=== TASK INPUTS ===

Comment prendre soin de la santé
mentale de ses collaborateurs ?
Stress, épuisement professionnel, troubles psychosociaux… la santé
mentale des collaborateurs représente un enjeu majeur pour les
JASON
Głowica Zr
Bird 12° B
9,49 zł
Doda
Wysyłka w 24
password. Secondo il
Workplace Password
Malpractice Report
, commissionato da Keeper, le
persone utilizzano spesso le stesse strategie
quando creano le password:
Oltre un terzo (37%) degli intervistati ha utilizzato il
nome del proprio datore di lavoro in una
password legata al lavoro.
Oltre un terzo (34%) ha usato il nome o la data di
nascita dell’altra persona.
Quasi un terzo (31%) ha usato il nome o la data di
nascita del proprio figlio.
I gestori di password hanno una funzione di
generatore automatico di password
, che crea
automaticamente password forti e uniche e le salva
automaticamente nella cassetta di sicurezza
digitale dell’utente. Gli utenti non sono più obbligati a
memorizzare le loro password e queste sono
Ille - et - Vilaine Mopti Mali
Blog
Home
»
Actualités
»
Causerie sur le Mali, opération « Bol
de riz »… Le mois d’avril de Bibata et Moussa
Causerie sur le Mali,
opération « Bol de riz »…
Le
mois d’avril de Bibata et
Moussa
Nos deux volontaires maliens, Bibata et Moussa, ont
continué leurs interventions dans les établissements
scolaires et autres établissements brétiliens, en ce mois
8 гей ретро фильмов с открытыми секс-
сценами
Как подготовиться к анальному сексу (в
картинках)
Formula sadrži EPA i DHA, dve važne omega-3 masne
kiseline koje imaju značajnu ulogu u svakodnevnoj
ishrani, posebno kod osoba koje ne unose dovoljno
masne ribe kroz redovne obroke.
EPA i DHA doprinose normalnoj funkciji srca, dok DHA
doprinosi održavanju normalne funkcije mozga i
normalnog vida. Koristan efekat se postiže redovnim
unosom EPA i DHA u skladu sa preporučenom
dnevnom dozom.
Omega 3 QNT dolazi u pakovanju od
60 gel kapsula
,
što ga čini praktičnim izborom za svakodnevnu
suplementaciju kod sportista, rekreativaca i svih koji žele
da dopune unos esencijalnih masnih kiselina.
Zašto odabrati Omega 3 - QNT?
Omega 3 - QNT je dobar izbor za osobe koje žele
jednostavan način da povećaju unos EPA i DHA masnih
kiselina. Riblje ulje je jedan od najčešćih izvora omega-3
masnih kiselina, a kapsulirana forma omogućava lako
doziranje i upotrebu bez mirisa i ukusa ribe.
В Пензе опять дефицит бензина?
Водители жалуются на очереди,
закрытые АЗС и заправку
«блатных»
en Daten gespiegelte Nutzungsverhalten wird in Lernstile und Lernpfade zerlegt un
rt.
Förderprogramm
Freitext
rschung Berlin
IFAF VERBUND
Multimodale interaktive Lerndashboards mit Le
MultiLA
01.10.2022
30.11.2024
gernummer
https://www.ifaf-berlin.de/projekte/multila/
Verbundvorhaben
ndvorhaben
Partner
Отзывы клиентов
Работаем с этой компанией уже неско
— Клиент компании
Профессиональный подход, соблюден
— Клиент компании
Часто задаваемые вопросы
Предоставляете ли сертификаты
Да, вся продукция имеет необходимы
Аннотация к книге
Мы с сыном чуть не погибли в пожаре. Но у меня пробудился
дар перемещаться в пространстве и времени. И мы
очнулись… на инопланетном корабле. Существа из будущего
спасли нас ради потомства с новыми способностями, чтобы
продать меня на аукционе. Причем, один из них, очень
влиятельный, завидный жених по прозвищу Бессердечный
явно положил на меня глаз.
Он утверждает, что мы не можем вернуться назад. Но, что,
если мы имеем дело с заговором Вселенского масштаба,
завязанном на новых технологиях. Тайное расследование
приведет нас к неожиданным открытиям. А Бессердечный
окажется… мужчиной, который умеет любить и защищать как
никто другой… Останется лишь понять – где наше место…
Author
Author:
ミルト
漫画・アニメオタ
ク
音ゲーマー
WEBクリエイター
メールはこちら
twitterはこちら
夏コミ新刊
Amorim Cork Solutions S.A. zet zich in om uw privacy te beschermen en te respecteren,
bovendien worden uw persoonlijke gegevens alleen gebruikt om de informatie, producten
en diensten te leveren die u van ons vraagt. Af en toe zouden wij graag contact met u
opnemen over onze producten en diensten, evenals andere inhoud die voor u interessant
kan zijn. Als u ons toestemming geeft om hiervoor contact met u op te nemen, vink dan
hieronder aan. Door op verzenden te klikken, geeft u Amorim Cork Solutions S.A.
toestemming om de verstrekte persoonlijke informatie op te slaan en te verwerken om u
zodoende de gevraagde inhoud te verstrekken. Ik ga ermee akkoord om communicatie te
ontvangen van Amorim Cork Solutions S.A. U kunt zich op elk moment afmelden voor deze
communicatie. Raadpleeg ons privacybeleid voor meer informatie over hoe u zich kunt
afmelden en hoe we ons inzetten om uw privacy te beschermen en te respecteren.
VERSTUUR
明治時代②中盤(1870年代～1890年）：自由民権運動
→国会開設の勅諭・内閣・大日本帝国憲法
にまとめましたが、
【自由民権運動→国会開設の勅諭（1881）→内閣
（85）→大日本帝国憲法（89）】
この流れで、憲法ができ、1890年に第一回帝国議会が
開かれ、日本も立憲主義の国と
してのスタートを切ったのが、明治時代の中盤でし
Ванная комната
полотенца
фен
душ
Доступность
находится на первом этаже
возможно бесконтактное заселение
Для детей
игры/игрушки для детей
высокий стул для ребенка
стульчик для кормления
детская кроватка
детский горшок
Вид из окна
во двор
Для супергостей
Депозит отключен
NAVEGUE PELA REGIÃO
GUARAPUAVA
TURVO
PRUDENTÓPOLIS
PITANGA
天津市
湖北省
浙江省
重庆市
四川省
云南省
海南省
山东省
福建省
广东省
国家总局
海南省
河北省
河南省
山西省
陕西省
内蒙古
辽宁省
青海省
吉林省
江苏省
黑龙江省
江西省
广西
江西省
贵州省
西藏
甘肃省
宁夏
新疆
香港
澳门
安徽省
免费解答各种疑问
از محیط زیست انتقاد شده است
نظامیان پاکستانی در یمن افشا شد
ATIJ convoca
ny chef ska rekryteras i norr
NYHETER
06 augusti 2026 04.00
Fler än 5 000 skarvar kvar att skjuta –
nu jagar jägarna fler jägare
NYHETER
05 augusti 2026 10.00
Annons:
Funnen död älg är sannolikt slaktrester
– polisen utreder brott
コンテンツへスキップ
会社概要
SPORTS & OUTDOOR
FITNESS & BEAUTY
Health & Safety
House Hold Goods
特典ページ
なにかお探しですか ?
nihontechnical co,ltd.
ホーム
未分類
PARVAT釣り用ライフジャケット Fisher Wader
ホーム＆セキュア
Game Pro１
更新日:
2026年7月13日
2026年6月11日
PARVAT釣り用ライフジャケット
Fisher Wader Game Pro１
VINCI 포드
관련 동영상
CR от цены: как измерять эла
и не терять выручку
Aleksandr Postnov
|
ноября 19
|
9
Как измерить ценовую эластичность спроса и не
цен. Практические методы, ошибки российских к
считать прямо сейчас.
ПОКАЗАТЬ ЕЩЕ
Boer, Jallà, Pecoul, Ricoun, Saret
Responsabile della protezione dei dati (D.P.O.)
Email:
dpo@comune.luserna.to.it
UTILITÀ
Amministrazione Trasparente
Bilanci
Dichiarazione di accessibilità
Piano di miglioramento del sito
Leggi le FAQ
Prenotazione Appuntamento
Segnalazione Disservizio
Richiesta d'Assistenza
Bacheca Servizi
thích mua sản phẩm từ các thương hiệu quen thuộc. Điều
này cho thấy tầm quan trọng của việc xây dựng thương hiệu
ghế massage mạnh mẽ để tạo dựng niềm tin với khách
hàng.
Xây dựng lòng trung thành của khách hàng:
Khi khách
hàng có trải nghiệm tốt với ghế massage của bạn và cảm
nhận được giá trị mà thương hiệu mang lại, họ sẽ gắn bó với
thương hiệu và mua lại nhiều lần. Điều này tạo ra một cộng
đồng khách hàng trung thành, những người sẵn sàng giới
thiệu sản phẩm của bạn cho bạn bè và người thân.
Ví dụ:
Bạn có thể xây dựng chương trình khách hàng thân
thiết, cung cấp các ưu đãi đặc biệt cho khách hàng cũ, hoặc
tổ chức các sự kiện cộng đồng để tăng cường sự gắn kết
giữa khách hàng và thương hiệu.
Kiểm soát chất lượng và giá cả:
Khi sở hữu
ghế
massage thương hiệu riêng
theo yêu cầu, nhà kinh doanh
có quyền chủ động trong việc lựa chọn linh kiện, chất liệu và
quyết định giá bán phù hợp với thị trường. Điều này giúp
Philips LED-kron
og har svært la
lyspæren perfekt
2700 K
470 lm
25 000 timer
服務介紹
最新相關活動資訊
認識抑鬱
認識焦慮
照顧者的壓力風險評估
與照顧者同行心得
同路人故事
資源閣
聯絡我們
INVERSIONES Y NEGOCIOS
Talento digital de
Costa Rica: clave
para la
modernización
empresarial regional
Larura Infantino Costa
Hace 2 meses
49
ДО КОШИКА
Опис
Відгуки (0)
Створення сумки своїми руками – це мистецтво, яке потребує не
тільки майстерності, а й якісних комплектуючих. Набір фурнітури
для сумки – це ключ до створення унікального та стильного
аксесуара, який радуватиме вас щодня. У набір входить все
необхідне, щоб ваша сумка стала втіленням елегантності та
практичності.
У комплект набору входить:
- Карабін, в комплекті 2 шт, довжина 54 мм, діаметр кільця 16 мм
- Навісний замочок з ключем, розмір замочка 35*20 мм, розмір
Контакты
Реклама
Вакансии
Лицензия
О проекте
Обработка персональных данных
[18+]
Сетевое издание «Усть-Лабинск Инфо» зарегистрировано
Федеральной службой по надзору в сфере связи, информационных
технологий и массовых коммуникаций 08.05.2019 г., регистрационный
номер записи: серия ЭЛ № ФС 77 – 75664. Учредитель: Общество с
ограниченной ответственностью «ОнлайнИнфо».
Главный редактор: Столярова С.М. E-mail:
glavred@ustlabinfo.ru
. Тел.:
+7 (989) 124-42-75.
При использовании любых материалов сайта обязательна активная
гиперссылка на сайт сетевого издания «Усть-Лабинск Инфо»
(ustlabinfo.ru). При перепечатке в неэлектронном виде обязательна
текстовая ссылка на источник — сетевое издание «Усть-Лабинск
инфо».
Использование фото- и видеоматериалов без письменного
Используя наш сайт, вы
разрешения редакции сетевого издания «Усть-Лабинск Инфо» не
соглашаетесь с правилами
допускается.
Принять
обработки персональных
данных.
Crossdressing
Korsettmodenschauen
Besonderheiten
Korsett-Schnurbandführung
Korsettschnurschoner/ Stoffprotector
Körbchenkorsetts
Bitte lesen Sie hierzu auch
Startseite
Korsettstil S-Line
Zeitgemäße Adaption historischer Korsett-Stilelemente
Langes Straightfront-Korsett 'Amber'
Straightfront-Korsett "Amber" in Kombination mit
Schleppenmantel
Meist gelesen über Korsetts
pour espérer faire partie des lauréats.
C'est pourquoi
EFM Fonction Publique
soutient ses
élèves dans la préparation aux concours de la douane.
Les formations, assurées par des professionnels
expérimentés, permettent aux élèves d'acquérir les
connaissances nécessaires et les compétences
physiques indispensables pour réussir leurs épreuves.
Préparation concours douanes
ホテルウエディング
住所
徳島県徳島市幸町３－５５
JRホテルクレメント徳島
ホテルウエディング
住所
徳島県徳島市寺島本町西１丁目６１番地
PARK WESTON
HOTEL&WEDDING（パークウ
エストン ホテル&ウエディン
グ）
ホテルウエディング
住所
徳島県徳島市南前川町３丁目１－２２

===

WORK INSTRUCTION - Using the entries above, return exactly the lines from the line with "Депозит отключен" to the line with "nhận được giá", counting both of those lines.

REPLY -
Депозит отключен
NAVEGUE PELA REGIÃO
GUARAPUAVA
TURVO
PRUDENTÓPOLIS
PITANGA
天津市
湖北省
浙江省
重庆市
四川省
云南省
海南省
山东省
福建省
广东省
国家总局
海南省
河北省
河南省
山西省
陕西省
内蒙古
辽宁省
青海省
吉林省
江苏省
黑龙江省
江西省
广西
江西省
贵州省
西藏
甘肃省
宁夏
新疆
香港
澳门
安徽省
免费解答各种疑问
از محیط زیست انتقاد شده است
نظامیان پاکستانی در یمن افشا شد
ATIJ convoca
ny chef ska rekryteras i norr
NYHETER
06 augusti 2026 04.00
Fler än 5 000 skarvar kvar att skjuta –
nu jagar jägarna fler jägare
NYHETER
05 augusti 2026 10.00
Annons:
Funnen död älg är sannolikt slaktrester
– polisen utreder brott
コンテンツへスキップ
会社概要
SPORTS & OUTDOOR
FITNESS & BEAUTY
Health & Safety
House Hold Goods
特典ページ
なにかお探しですか ?
nihontechnical co,ltd.
ホーム
未分類
PARVAT釣り用ライフジャケット Fisher Wader
ホーム＆セキュア
Game Pro１
更新日:
2026年7月13日
2026年6月11日
PARVAT釣り用ライフジャケット
Fisher Wader Game Pro１
VINCI 포드
관련 동영상
CR от цены: как измерять эла
и не терять выручку
Aleksandr Postnov
|
ноября 19
|
9
Как измерить ценовую эластичность спроса и не
цен. Практические методы, ошибки российских к
считать прямо сейчас.
ПОКАЗАТЬ ЕЩЕ
Boer, Jallà, Pecoul, Ricoun, Saret
Responsabile della protezione dei dati (D.P.O.)
Email:
dpo@comune.luserna.to.it
UTILITÀ
Amministrazione Trasparente
Bilanci
Dichiarazione di accessibilità
Piano di miglioramento del sito
Leggi le FAQ
Prenotazione Appuntamento
Segnalazione Disservizio
Richiesta d'Assistenza
Bacheca Servizi
thích mua sản phẩm từ các thương hiệu quen thuộc. Điều
này cho thấy tầm quan trọng của việc xây dựng thương hiệu
ghế massage mạnh mẽ để tạo dựng niềm tin với khách
hàng.
Xây dựng lòng trung thành của khách hàng:
Khi khách
hàng có trải nghiệm tốt với ghế massage của bạn và cảm
nhận được giá trị mà thương hiệu mang lại, họ sẽ gắn bó với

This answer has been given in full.